In August 2011, Kyowa Hakko Kirin announced the initiation of the Phase 3 ATTENTION trial. Dosing of the first patient in this trial triggered a $10 million milestone payment, which we received in August 2011. The milestone payment was recorded as deferred revenue and is being recognized as revenue using the contingency-adjusted performance model. On February 4, 2014, Kyowa Hakko Kirin announced the initiation of the Phase 3 JET-HCC trial. There were no milestone payments associated with the initiation of this trial.

In addition to the upfront and possible regulatory milestone payments totaling $123 million, the Company will be eligible for future milestone payments based on the achievement of certain levels of net sales. The Company will recognize the payments, if any, as revenue in accordance with the contingency-adjusted performance model. As of June 30, 2016, the Company had not recognized any revenue from these sales milestone payments, and there can be no assurance that it will do so in the future.

The duration and termination of the agreement are tied to future events. Unless earlier terminated due to breach, insolvency or upon 90 days’ notice by Kyowa Hakko Kirin, the agreement terminates on the date that the last royalty term expires in all countries in the territory. The royalty term ends as of the later of (i) the expiration of the last pending patent application or expiration of the patent in the country covering the manufacture, use, or sale of a licensed product or (ii) a certain number of years from the date of the commercial launch in such country of such license product.

Through December 2015, revenue for this agreement was recognized using the contingency-adjusted performance model with an estimated development period through April 2016. As noted for the Daiichi Sankyo tivantinib program, the estimated development period for the METIV-HCC study was reviewed and extended to December 2016 in the first quarter of 2016. Similarly, the estimated development period for the Kyowa Hakko Kirin Phase 3 JET-HCC trial was reviewed and also extended to December 2016.

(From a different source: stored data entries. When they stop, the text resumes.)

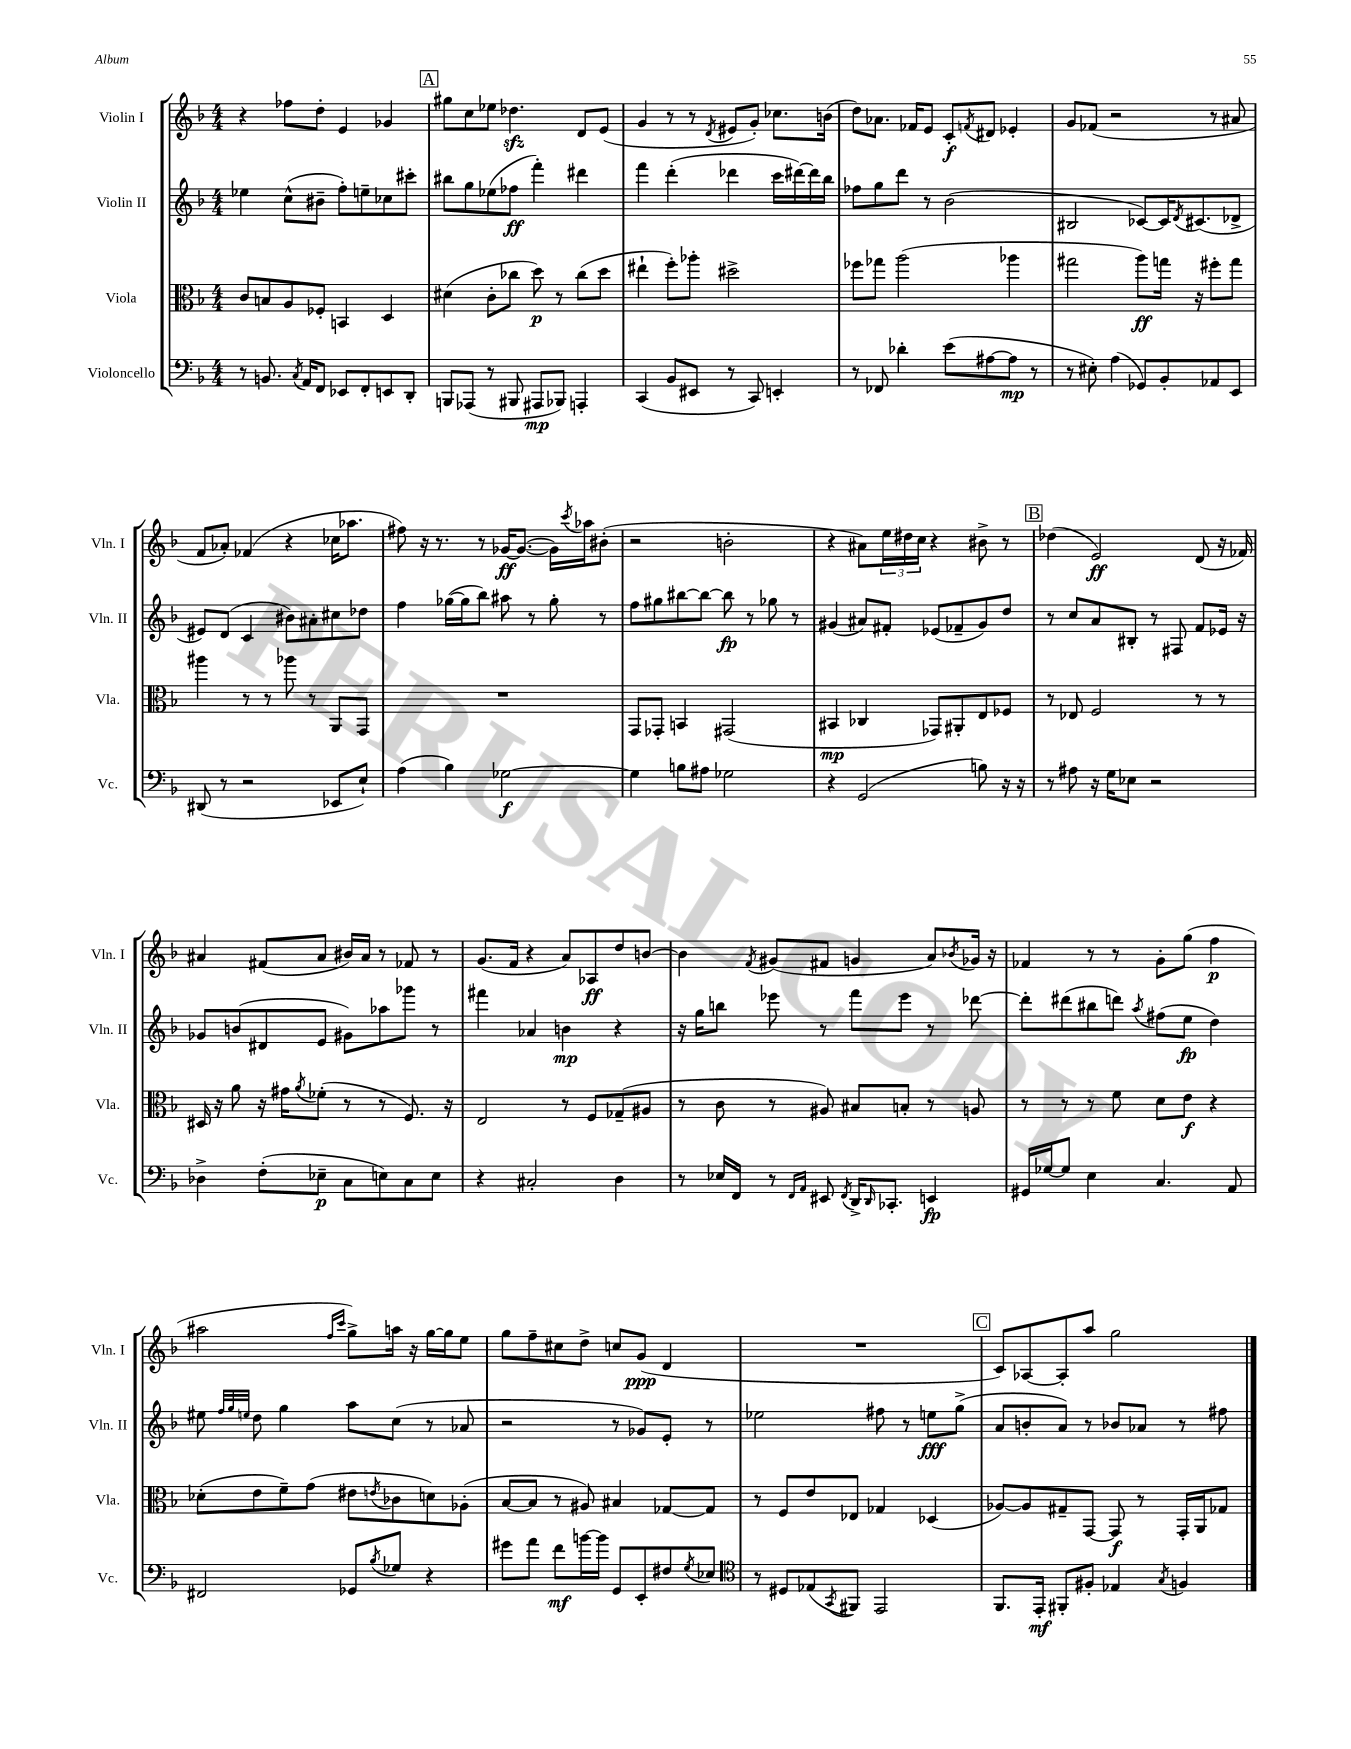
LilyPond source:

<<
\new StaffGroup <<
\new Staff = "s0" \with { instrumentName = "Violin I" shortInstrumentName = "Vln. I" } {
    \clef treble \key f \major \numericTimeSignature \time 4/4
    r4 fes''8 d''8-. e'4 ges'4 |
    \mark \markup { \box "A" } gis''8 c''8 ees''8 des''4.\sfz d'8 e'8( |
    g'4 r8 r8 \acciaccatura { d'8 } eis'8 g'8-.) ces''8. b'16( |
    d''8) aes'8. fes'16 e'8 c'8-.\f \acciaccatura { f'8 } dis'8 ees'4-. |
    g'8 fes'8( r2 r8 ais'8 |
    f'8 aes'8-.) fes'4( r4 ces''16 aes''8. |
    fis''8) r16 r8. r8 ges'16~\ff ges'8.~( ges'16) \acciaccatura { c'''8 } aes''16 bis'8-.( |
    r2 b'2-. |
    r4 ais'8) \tuplet 3/2 { e''16 dis''16 c''16 } r4 bis'8-> r8 |
    \mark \markup { \box "B" } des''4( e'2\ff) d'8( r16 fes'16) |
    ais'4 fis'8( ais'8 bis'16) ais'16 r8 fes'8 r8 |
    g'8.( f'16 r4 a'8) aes8\ff d''8 b'8~ |
    b'4 \acciaccatura { f'8 } gis'8( fis'8 g'4 a'8) \acciaccatura { bes'8 } ges'16 r16 |
    fes'4 r8 r8 g'8-. g''8( f''4\p |
    ais''2 \grace { f''16 c'''16 } g''8->) a''16 r16 g''16~ g''16 e''8 |
    g''8 f''8-- cis''8 d''8-> c''8 g'8\ppp( d'4 |
    R1 |
    \mark \markup { \box "C" } c'8) aes8~ aes8-. a''8 g''2 \bar "|." |
}
\new Staff = "s1" \with { instrumentName = "Violin II" shortInstrumentName = "Vln. II" } {
    \clef treble \key f \major \numericTimeSignature \time 4/4
    ees''4 c''8-^( bis'8-- f''8-.) e''8-- ces''8 cis'''8-. |
    \mark \markup { \box "A" } bis''8 g''8 ees''8( fes''8\ff f'''4-.) dis'''4 |
    f'''4 d'''4-.( des'''4 c'''16 dis'''16~) dis'''16 bes''16 |
    fes''8 g''8 d'''8 r8 bes'2( |
    bis2 ces'8~) ces'16 \acciaccatura { d'8 } cis'8.( des'8-> |
    eis'8) d'8( c'4 bis'8) ais'8-. cis''8 des''8 |
    f''4 ges''16~( ges''16 bes''8) ais''8 r8 ges''8-. r8 |
    f''8 gis''8 bis''8~ bis''8~ bis''8\fp r8 ges''8 r8 |
    gis'4( ais'8) fis'8-. ees'8( fes'8-- gis'8) d''8 |
    \mark \markup { \box "B" } r8 c''8 a'8 bis8-. r8 fis8 f'8 ees'16 r16 |
    ges'8 b'8( dis'8 e'8 gis'8) aes''8 ges'''8 r8 |
    fis'''4 aes'4 b'4\mp r4 |
    r16 g''16 b''8 ees'''8 r8 f'''8 ees'''8 r8 des'''8~ |
    des'''8-. dis'''8( bis''8 d'''8) \acciaccatura { a''8 } fis''8( e''8\fp d''4) |
    eis''8 \grace { f''32 g''32 e''32 } d''8 g''4 a''8 c''8( r8 aes'8 |
    r2 r8 ges'8) e'8-. r8 |
    ees''2 fis''8 r8 e''8\fff g''8->( |
    \mark \markup { \box "C" } a'8 b'8-. a'8) r8 bes'8 aes'8 r8 fis''8 \bar "|." |
}
\new Staff = "s2" \with { instrumentName = "Viola" shortInstrumentName = "Vla." } {
    \clef alto \key f \major \numericTimeSignature \time 4/4
    c'8 b8 a8 fes8-. b,4 d4 |
    \mark \markup { \box "A" } dis'4( c'8-. ces''8 d''8\p) r8 ces''8( d''8 |
    eis''4-! f''8-.) aes''8-. dis''2-> |
    fes''8 ges''8 a''2( aes''4 |
    gis''2 a''8\ff) g''16 r16 fis''8-. g''8 |
    ais''4 r8 r8 aes''8 r8 a,8 g,8 |
    R1 |
    g,8 ges,8-. b,4 gis,2( |
    bis,4\mp ces4 ges,8) ais,8-. e8 fes8 |
    \mark \markup { \box "B" } r8 ees8 f2 r8 r8 |
    dis16 r16 a'8 r16 gis'16 \acciaccatura { a'8 } fes'8-.( r8 r8 f8.) r16 |
    e2 r8 f8 ges8--( ais8 |
    r8 c'8 r8 ais8) bis8 b8-. r8 a8 |
    r8 r8 r8 f'8 d'8 e'8\f r4 |
    des'8-.( e'8 f'8--) g'8( eis'8 \acciaccatura { e'8 } ces'8 d'8) aes8-.( |
    bes8~ bes8 r8 ais8) bis4 ges8~ ges8 |
    r8 f8 e'8 ees8 ges4 des4( |
    \mark \markup { \box "C" } aes8~) aes8 gis8-- g,8~ g,8\f r8 g,16-. a,16 ges8 \bar "|." |
}
\new Staff = "s3" \with { instrumentName = "Violoncello" shortInstrumentName = "Vc." } {
    \clef bass \key f \major \numericTimeSignature \time 4/4
    r8 b,8. \acciaccatura { c8 } a,16 f,8 ees,8 f,8-. e,8 d,8-. |
    \mark \markup { \box "A" } b,,8 aes,,8( r8 bis,,8 ais,,8\mp bes,,8) a,,4-. |
    c,4( bes,8 eis,8 r8 c,8) e,4-. |
    r8 fes,8 des'4-. e'8( ais8~ ais8\mp r8 |
    r8 eis8-.) a4( ges,8) bes,8-. aes,8 e,8 |
    dis,8( r8 r2 ees,8 e8-!) |
    a4( bes4) ges2~\f |
    ges4 b8 ais8 ges2 |
    r4 g,2( b8) r16 r16 |
    \mark \markup { \box "B" } r8 ais8 r16 g16 ees8 r2 |
    des4-> f8-.( ees8--\p c8 e8) c8 e8 |
    r4 cis2-. d4 |
    r8 ees16 f,16 r8 \grace { f,16 a,16 } eis,8 \acciaccatura { f,8 } d,16-> \grace { d,16 } ces,8.-. e,4\fp |
    gis,16 ges16~ ges8 e4 c4. a,8 |
    fis,2 ges,8 \acciaccatura { bes8 } ges8 r4 |
    gis'8 a'8 f'8\mf b'16~ b'16 g,8 e,8-. fis8 \acciaccatura { g8 } ees8 |
    \clef tenor r8 dis8 ees8( \acciaccatura { g,8 } fis,8) e,2 |
    \mark \markup { \box "C" } f,8. e,16-.\mf fis,8-. fis8-. ees4 \acciaccatura { g8 } f4 \bar "|." |
}
>>
>>
\layout { \context { \Score \remove "Bar_number_engraver" } }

For the three months and six months ended June 30, 2016, $0.5 million and $0.9 million, respectively, were recognized as revenue. For the three months and six months ended June 30, 2015, $1.4 million and $2.8 million, respectively, were recognized as revenue. At June 30, 2016, $0.9 million remains in deferred revenue.

Beryllium Discovery Corp. Agreement

In May 2015, we entered into a collaborative research and development agreement with Beryllium Discovery Corp. (“Beryllium”). Pursuant to the agreement, we will jointly focus on the identification and preclinical development of inhibitors of PD-1 and PDL-1. We and Beryllium will each be responsible for our respective internal and outsourcing costs during pre-clinical development. Following lead optimization of any potential drug candidates, we and Beryllium will jointly decide whether to advance compounds into GLP/toxicology and clinical testing, initially on a shared cost basis, provided that we will have the right to advance compounds on our own should Beryllium vote against such advancement. The agreement also provides that we will be responsible for clinical development and commercialization of product candidates that are not out-licensed. Beryllium will have the right to participate financially throughout the program but will also have the option to opt out at certain times and receive a royalty. The agreement will terminate after the last payment obligation is satisfied, or prior to that upon 60-days’ notice by either party.